**Task instructions:**
- A) In the Presto Verifier page, reproduce the part that opens with the words containing "control-test: this is" and closes with "the test result.", substituting "baseline query" for every "control query".
- B) According to the Presto Verifier page, which running mode does Verifier use by default?
- C) Where does the Presto Verifier page go after its last line? Extend it.

Presto Verifier

Presto Verifier

Presto Verifier is a tool to run queries and verify correctness. It can be used to test whether a new Presto version produces the correct query results, or to test if pairs of Presto queries have the same semantics.

During each Presto release, Verifier is run to ensure that there is no correctness regression.

Using Verifier

In a MySQL database, create the following table and load it with the queries you would like to run:

CREATE TABLE verifier_queries (
    id int(11) unsigned NOT NULL PRIMARY KEY AUTO_INCREMENT,
    suite varchar(256) NOT NULL,
    name varchar(256) DEFAULT NULL,
    control_catalog varchar(256) NOT NULL,
    control_schema varchar(256) NOT NULL,
    control_query text NOT NULL,
    control_username varchar(256) DEFAULT NULL,
    control_password varchar(256) DEFAULT NULL,
    control_session_properties text DEFAULT NULL,
    test_catalog varchar(256) NOT NULL,
    test_schema varchar(256) NOT NULL,
    test_query text NOT NULL,
    test_username varchar(256) DEFAULT NULL,
    test_password varchar(256) DEFAULT NULL,
    test_session_properties text DEFAULT NULL)

Next, create a config.properties file:

source-query.suites=suite
source-query.database=jdbc:mysql://localhost:3306/mydb?user=my_username&password=my_password
control.hosts=127.0.0.1
control.http-port=8080
control.jdbc-port=8080
control.application-name=verifier-test
test.hosts=127.0.0.1
test.http-port=8081
test.jdbc-port=8081
test.application-name=verifier-test
test-id=1

Verifier can run in either query-bank or control-test mode by setting configuration running-mode.

control-test: this is the default mode. Both the control query and the test query are executed and their result checksums are compared.
query-bank: in this mode, the control query is skipped and the comparison is done between a saved snapshot result and the test result.

Recorded data
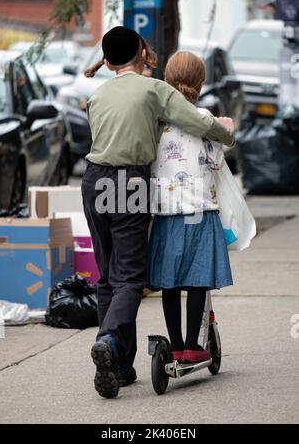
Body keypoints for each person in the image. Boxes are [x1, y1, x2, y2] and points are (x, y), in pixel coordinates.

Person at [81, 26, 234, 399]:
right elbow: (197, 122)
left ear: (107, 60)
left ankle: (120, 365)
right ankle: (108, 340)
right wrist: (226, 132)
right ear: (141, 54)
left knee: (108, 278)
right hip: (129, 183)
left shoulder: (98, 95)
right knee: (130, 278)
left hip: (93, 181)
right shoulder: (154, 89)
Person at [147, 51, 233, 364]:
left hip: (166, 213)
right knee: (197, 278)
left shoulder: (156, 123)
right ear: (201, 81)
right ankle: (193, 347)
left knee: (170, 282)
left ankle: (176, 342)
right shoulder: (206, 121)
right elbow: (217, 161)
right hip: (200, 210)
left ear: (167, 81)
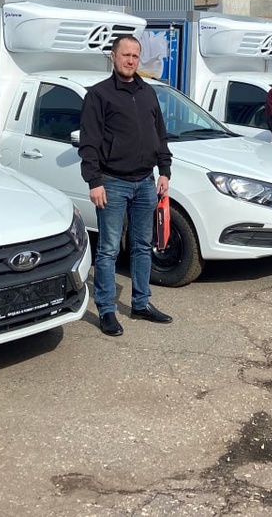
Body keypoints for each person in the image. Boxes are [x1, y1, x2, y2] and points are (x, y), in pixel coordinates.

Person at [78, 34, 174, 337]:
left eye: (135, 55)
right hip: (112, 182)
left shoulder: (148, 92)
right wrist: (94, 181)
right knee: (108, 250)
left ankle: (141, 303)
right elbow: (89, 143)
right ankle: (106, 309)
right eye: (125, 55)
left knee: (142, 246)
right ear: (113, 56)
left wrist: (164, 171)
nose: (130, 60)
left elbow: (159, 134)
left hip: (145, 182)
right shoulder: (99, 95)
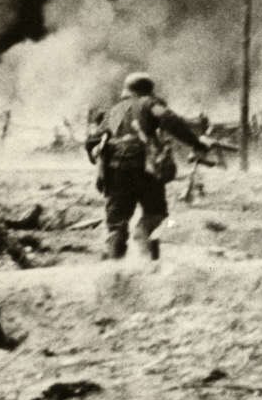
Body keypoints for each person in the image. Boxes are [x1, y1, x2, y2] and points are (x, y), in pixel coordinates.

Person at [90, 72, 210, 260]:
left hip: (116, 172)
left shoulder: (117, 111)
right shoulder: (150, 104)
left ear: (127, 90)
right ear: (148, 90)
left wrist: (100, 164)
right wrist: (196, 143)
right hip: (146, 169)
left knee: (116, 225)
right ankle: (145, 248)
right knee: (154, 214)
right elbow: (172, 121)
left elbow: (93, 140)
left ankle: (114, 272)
---
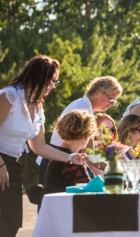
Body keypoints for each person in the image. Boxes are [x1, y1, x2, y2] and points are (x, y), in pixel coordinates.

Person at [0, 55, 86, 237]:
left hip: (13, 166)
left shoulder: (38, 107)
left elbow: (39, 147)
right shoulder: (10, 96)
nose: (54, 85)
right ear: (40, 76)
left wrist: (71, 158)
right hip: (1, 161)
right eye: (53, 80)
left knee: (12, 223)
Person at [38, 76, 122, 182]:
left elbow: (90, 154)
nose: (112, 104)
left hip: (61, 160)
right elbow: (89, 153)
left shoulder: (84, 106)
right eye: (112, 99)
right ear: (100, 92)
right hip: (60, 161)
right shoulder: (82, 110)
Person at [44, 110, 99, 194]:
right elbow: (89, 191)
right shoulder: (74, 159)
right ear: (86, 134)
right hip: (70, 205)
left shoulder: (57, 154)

**Expected results:**
- A)
control-test: this is the default mode. Both the baseline query and the test query are executed and their result checksums are compared.
query-bank: in this mode, the baseline query is skipped and the comparison is done between a saved snapshot result and the test result.

- B) control-test

- C)
Create a verifier_snapshots table:

CREATE TABLE verifier_snapshots (
    id int(11) unsigned NOT NULL PRIMARY KEY AUTO_INCREMENT,
    suite varchar(256) NOT NULL,
    name varchar(256) NOT NULL DEFAULT '.',
    is_explain BOOLEAN NOT NULL DEFAULT false,
    snapshot json NOT NULL,
    updated_at datetime NOT NULL DEFAULT now(),
    UNIQUE(suite, name, is_explain));

Download presto-verifier-0.289-executable.jar and rename it to verifier.jar. To run the Verifier:

java -Xmx1G -jar verifier.jar verify config.properties

Before running in query-bank mode, snapshots must be saved. Add configurations:

running-mode=query-bank
save-snapshot=true

Run the verifier and the snapshots will be saved to the table verifier_snapshots.

To run in query-bank mode, set save-snapshot=false or just delete it:

running-mode=query-bank
#save-snapshot=true

Verifier Procedures

The following steps summarize the workflow of Verifier.

Importing Source Queries
- Reads the list of source queries (query pairs with configuration) from the MySQL table.
Query Pre-processing and Filtering
- Applies overrides to the catalog, schema, username, and password of each query.
- Filters queries according to whitelist and blacklist. Whitelist is applied before blacklist.
- Filters out queries with invalid syntax.
- Filters out queries not supported for validation. Select, Insert, CreateTableAsSelect, create table and create view are supported.
Query rewriting
- Rewrites queries before execution to ensure that production data is not modified.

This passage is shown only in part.